## About this task
Convert every line of the listing below into a numbered list, leaving out any blank lines.

## Records for processing
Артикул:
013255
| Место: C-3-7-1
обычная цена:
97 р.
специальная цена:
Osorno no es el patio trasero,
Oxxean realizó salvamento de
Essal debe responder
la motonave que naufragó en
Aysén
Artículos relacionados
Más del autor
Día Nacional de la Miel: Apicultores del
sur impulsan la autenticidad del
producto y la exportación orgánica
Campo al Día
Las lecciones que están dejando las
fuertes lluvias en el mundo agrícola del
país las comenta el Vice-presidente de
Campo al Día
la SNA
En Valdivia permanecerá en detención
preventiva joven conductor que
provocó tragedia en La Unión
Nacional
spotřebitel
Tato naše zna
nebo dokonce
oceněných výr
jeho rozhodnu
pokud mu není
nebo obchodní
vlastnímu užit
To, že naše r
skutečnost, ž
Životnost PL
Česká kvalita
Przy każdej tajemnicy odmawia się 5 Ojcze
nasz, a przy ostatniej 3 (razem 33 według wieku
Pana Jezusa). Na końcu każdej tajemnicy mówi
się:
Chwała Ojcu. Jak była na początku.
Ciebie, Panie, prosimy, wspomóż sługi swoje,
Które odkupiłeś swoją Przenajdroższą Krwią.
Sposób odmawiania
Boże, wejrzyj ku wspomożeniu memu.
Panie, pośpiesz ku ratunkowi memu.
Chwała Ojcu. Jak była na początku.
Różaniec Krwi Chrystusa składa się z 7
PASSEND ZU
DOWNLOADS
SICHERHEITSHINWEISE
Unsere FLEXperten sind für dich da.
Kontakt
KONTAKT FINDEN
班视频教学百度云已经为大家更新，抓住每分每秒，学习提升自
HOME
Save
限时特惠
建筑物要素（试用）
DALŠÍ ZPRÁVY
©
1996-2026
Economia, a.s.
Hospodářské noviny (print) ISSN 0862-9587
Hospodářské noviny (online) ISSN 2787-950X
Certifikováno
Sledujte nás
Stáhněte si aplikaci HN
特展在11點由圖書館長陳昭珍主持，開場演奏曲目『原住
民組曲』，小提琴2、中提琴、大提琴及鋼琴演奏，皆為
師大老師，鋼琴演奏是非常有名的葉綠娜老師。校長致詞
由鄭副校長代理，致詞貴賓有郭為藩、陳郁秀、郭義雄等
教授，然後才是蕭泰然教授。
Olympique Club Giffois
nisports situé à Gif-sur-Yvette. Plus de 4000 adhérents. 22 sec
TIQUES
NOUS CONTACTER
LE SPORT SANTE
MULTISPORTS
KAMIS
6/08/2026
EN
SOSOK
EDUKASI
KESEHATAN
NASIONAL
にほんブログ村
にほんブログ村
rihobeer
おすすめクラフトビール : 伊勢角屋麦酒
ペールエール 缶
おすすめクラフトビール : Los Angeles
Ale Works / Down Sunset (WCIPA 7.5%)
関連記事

## Exercise output
1. Артикул:
2. 013255
3. | Место: C-3-7-1
4. обычная цена:
5. 97 р.
6. специальная цена:
7. Osorno no es el patio trasero,
8. Oxxean realizó salvamento de
9. Essal debe responder
10. la motonave que naufragó en
11. Aysén
12. Artículos relacionados
13. Más del autor
14. Día Nacional de la Miel: Apicultores del
15. sur impulsan la autenticidad del
16. producto y la exportación orgánica
17. Campo al Día
18. Las lecciones que están dejando las
19. fuertes lluvias en el mundo agrícola del
20. país las comenta el Vice-presidente de
21. Campo al Día
22. la SNA
23. En Valdivia permanecerá en detención
24. preventiva joven conductor que
25. provocó tragedia en La Unión
26. Nacional
27. spotřebitel
28. Tato naše zna
29. nebo dokonce
30. oceněných výr
31. jeho rozhodnu
32. pokud mu není
33. nebo obchodní
34. vlastnímu užit
35. To, že naše r
36. skutečnost, ž
37. Životnost PL
38. Česká kvalita
39. Przy każdej tajemnicy odmawia się 5 Ojcze
40. nasz, a przy ostatniej 3 (razem 33 według wieku
41. Pana Jezusa). Na końcu każdej tajemnicy mówi
42. się:
43. Chwała Ojcu. Jak była na początku.
44. Ciebie, Panie, prosimy, wspomóż sługi swoje,
45. Które odkupiłeś swoją Przenajdroższą Krwią.
46. Sposób odmawiania
47. Boże, wejrzyj ku wspomożeniu memu.
48. Panie, pośpiesz ku ratunkowi memu.
49. Chwała Ojcu. Jak była na początku.
50. Różaniec Krwi Chrystusa składa się z 7
51. PASSEND ZU
52. DOWNLOADS
53. SICHERHEITSHINWEISE
54. Unsere FLEXperten sind für dich da.
55. Kontakt
56. KONTAKT FINDEN
57. 班视频教学百度云已经为大家更新，抓住每分每秒，学习提升自
58. HOME
59. Save
60. 限时特惠
61. 建筑物要素（试用）
62. DALŠÍ ZPRÁVY
63. ©
64. 1996-2026
65. Economia, a.s.
66. Hospodářské noviny (print) ISSN 0862-9587
67. Hospodářské noviny (online) ISSN 2787-950X
68. Certifikováno
69. Sledujte nás
70. Stáhněte si aplikaci HN
71. 特展在11點由圖書館長陳昭珍主持，開場演奏曲目『原住
72. 民組曲』，小提琴2、中提琴、大提琴及鋼琴演奏，皆為
73. 師大老師，鋼琴演奏是非常有名的葉綠娜老師。校長致詞
74. 由鄭副校長代理，致詞貴賓有郭為藩、陳郁秀、郭義雄等
75. 教授，然後才是蕭泰然教授。
76. Olympique Club Giffois
77. nisports situé à Gif-sur-Yvette. Plus de 4000 adhérents. 22 sec
78. TIQUES
79. NOUS CONTACTER
80. LE SPORT SANTE
81. MULTISPORTS
82. KAMIS
83. 6/08/2026
84. EN
85. SOSOK
86. EDUKASI
87. KESEHATAN
88. NASIONAL
89. にほんブログ村
90. にほんブログ村
91. rihobeer
92. おすすめクラフトビール : 伊勢角屋麦酒
93. ペールエール 缶
94. おすすめクラフトビール : Los Angeles
95. Ale Works / Down Sunset (WCIPA 7.5%)
96. 関連記事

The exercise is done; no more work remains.